In the present study, treatment-related toxicities were generally manageable; the most common grade 3–4 adverse events were myelosuppression-neutropenia (30%), anaemia (16.7%) and thrombocytopenia (20%). These rates are largely consistent with those of a previous report (53). Pneumonia was the leading cause of treatment delay, and the two grade 3–4 pulmonary infections were both neutropenia-related. Clearly, maintaining chemotherapy intensity to achieve remission while avoiding severe myelosuppression-related complications remains a formidable clinical challenge. Prophylactic G-CSF can reduce the incidence of serious infections and maintain cycle schedules, but cumulative toxicity, dynamic blood count trends and individual infection histories must all be considered. Therefore, a multidisciplinary consultation should be sought promptly when necessary. Overall, the regimens used in the present study were considered safe, and no treatment-related deaths occurred.

The present study has several important limitations that restrict the generalizability of the findings. First, the overall sample size and the sizes of individual subgroups are small, limiting statistical power and increasing the risk of type II errors; comparisons of survival between groups must therefore be interpreted with caution. Second, the study is a single-centre retrospective analysis and is subject to inherent selection and recall biases; although baseline clinical characteristics were compared across all subgroups, potential confounders such as socioeconomic factors, patient treatment preferences and individual physician choices may still have influenced survival outcomes. Third, the absence of an external validation cohort means that the results are exploratory only; they provide clinical evidence and generate preliminary hypotheses for this rare disease, but a large, multicentre, prospective study is required for confirmation.

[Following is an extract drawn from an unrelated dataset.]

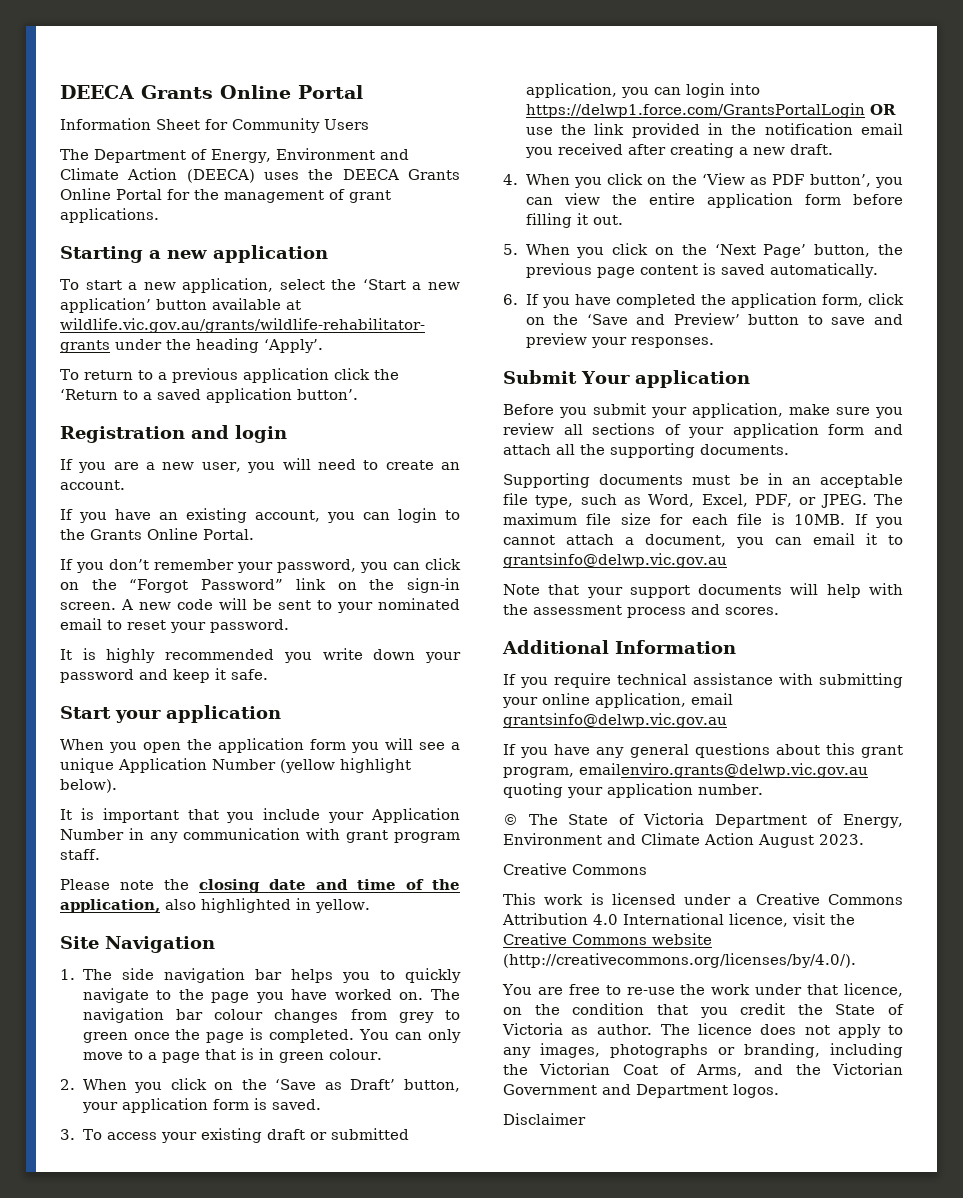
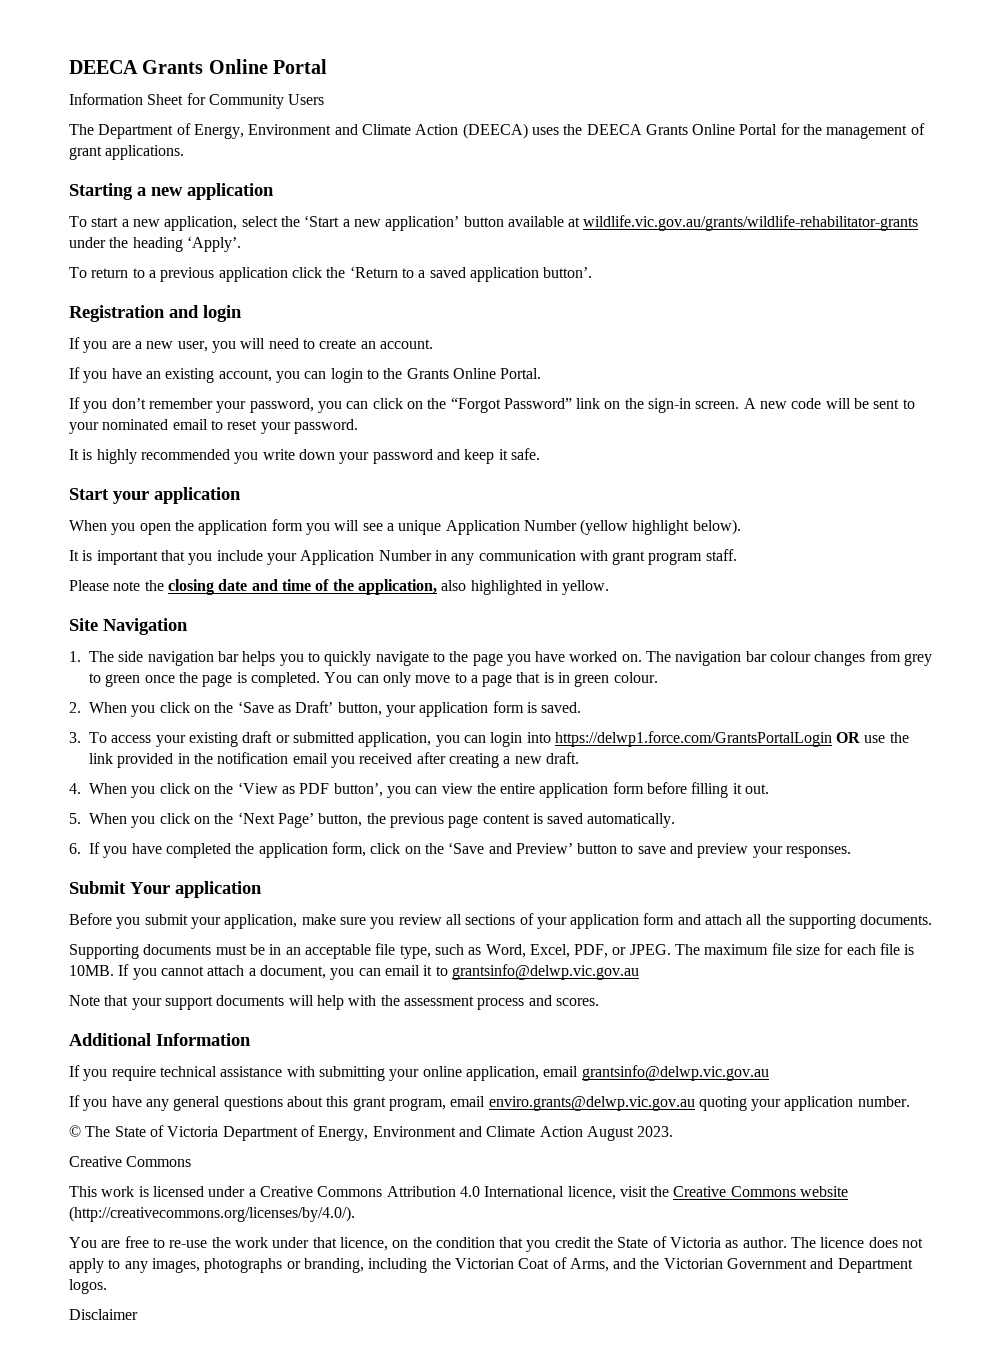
[579,763,868,778] emailenviro.grants@delwp.vic.gov.au -> [450,1096,695,1111] email enviro.grants@delwp.vic.gov.au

In summary, PTCL-NOS predominantly affects middle-aged and elderly men, follows an aggressive clinical course and is associated with poor overall outcomes. Conventional CHOP-like regimens provide sub-optimal disease control; relapse is common and robust prognostic tools are lacking. Multicentre prospective studies with larger patient cohorts are urgently required, together with comprehensive mapping of the PTCL-NOS molecular landscape, to elucidate the biological basis of its clinical heterogeneity and to develop effective targeted combination strategies that improve long-term survival for patients with this disorder.